(Data records)
=== Begin Enclosure ===

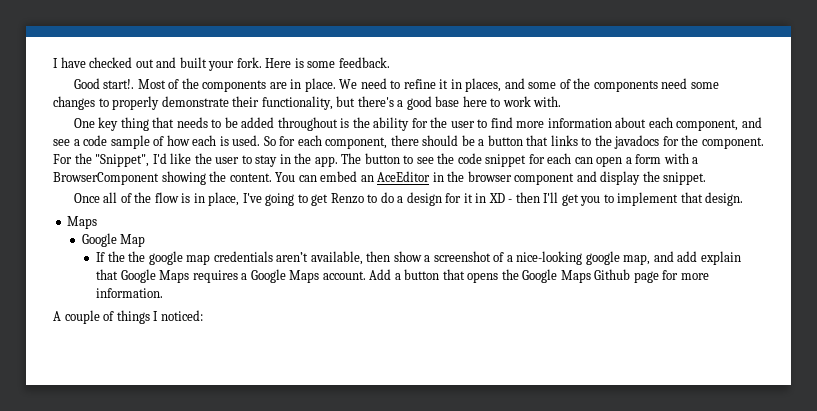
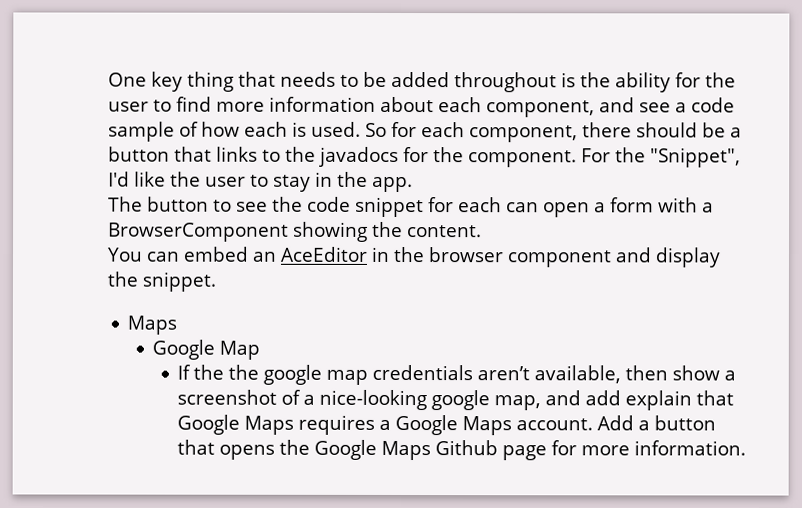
[53,57,390,71] [73,78,719,92] [53,96,562,110] I have checked out and built your fork. Here is some feedback. // Good start!. Most of the components are in place. We need to refine it in places, and some of the components need some changes to properly demonstrate their functionality, but there's a good base here to work with. // -> (108, 79) none
(338, 161) none -> (413, 184) //
(272, 177) none -> (482, 231) //
[73,192,744,206] // Once all of the flow is in place, I've going to get Renzo to do a design for it in XD - then I'll get you to implement that design. -> (216, 281) none
[53,310,203,324] // A couple of things I noticed: -> (747, 448) none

=== End Enclosure ===

- _Job item_
Restate every line of the data above word for word, with the images removed.

- _Task result_
[53,57,390,71] [73,78,719,92] [53,96,562,110] I have checked out and built your fork. Here is some feedback. // Good start!. Most of the components are in place. We need to refine it in places, and some of the components need some changes to properly demonstrate their functionality, but there's a good base here to work with. // -> (108, 79) none
(338, 161) none -> (413, 184) //
(272, 177) none -> (482, 231) //
[73,192,744,206] // Once all of the flow is in place, I've going to get Renzo to do a design for it in XD - then I'll get you to implement that design. -> (216, 281) none
[53,310,203,324] // A couple of things I noticed: -> (747, 448) none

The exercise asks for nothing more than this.